Stone Arrogant Bastard Box 2014 2

Bourbon-Barrel Aged Arrogant Bastard Ale was offered only in Stone’s Arrogant Bastard Box, a sampler of four beers: Bourbon-Barrel Aged Arrogant Bastard Ale, Arrogant Bastard Ale (7.2 percent ABV) and Double Bastard Ale (11 percent ABV)—are releases; Lukcy Basartd Ale (8.5 percent ABV), which is a blend of Arrogant Bastard Ale, Double Arrogant Bastard Ale; and OAKED Arrogant Bastard Ale that is only released once every two years.

Reading the brewery’s excitement over their barrel-aged beers got me excited to try the beer, so after shooting a few quick photos I jumped into the review. Pouring a reddish amber color, some light passes through but it’s not what I would call transparent. There’s a quarter inch head that disappears fairly quickly leaving just a minor ring around the edge, but builds back up easily with a swirl or two of the beer. Along those lines, there’s not much carbonation visible, and as such the head quickly dissipates again. Bringing the glass to my nose there’s an extremely floral hoppy aroma cold, though not much else, so we’ll revisit this once it warms up a little.

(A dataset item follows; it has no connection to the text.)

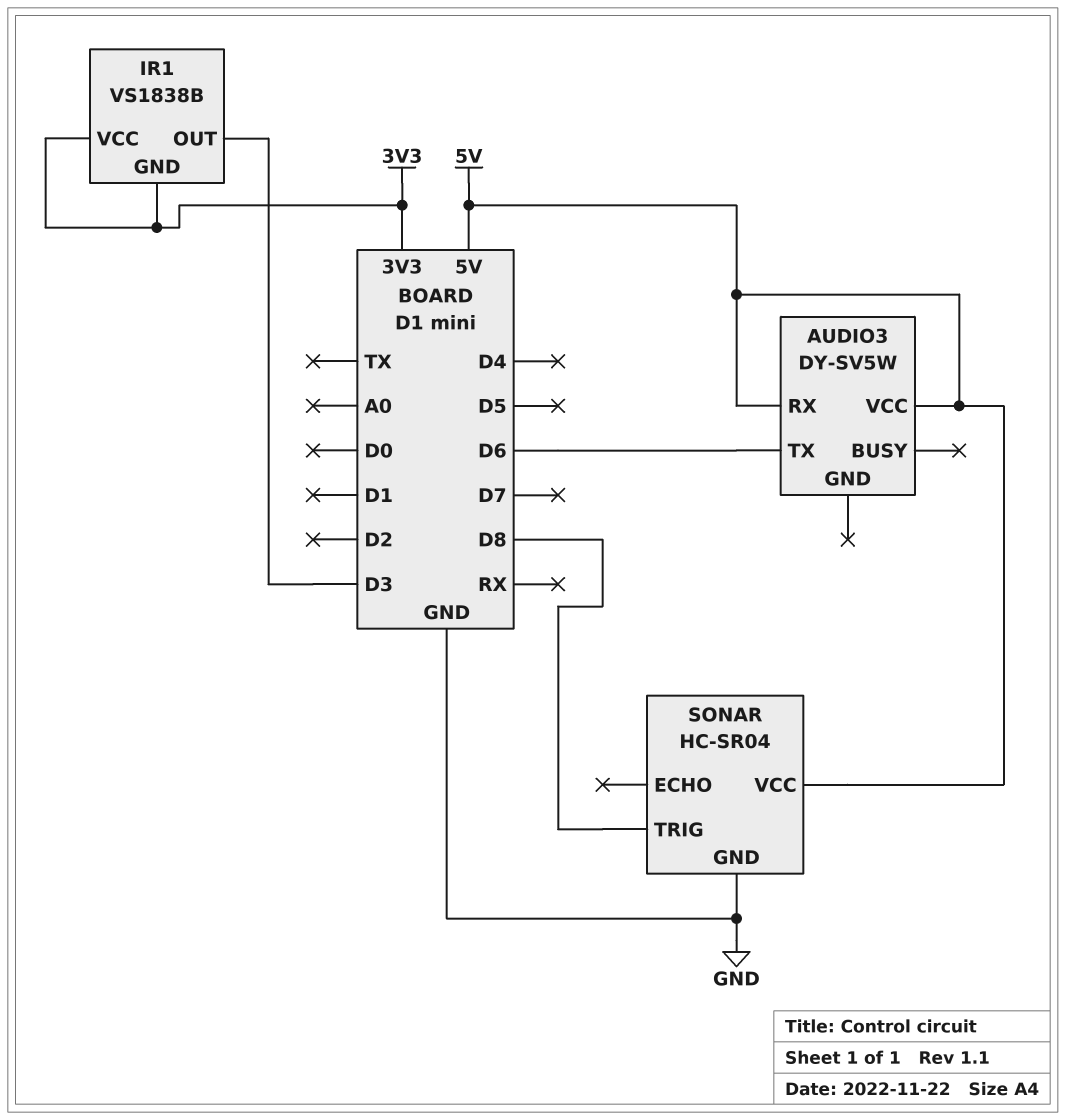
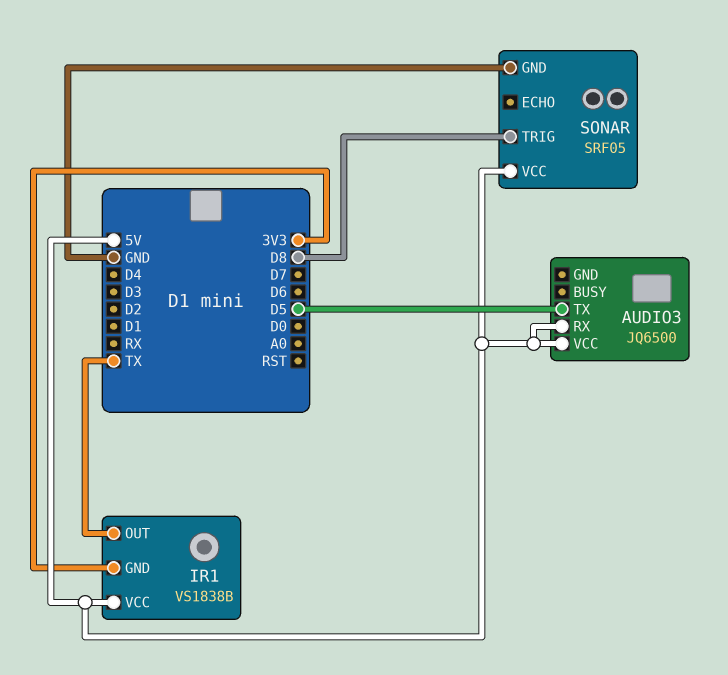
AUDIO3: DY-SV5W -> JQ6500
AUDIO3 pin TX: D6 -> D5
IR1 pin OUT: D3 -> TX
IR1 pin VCC: 3V3 -> 5V
SONAR: HC-SR04 -> SRF05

Bourbon Barrel Aged Arrogant Bastard Ale

Taking my first sip, the cold taste is quite fruity, with some hoppy bitterness and a bit of resin up front. The finish is long with lingering resin and bitterness coating my entire mouth. There’s really only a slight sweetness and not much on the malty or bourbon side of things. Taking another sip and moving it around my mouth, the mouthfeel is pretty solid in the medium range with a medium to light carbonation.

As it warms up there isn’t too much change, though a few nuances do come out. The aroma has shifted from floral hobs to fruity hops, with only the slightest hint of vanilla and oakiness. The taste is still slightly fruity, hoppy bitterness, but now includes a bit of caramel, some malts, a hint of vanilla and it’s a touch sweeter than it was cold. The thing that I find interesting is the beer is still completely lacking is any bourbon notes.

Stone Bourbon Barrel-Aged Arrogant Bastard Ale
BREWERY: Stone Brewing Co.
LOCATION: Escondido, Calif.
STYLE: American strong ale
ABV: 7.8 percent
IBU: n/a
PRICE: $5.50
RELEASE DATE: October 2014
AVAILABLE IN: 22-ounce bottles
BEERS POURED: One
I’ve enjoyed the Arrogant Bastard line, though I do tend to prefer the Double Bastard and Oaked versions more than the original Ale. I was excited to try the Bourbon Barrel-Aged version, as I usually vastly enjoy those types more than the original beer. This time though I wouldn’t say that enough changed for me to be completely wowed or blown away by it. Was it good? Sure, I enjoyed it and I’d definitely buy it again, though I’m not sure it’s something I would purchase three other beers just for the single bottle. What this beer did do for me though was get me excited about Stone Brewing’s other ventures into the barrel-aging world. But that’s for another time and another review.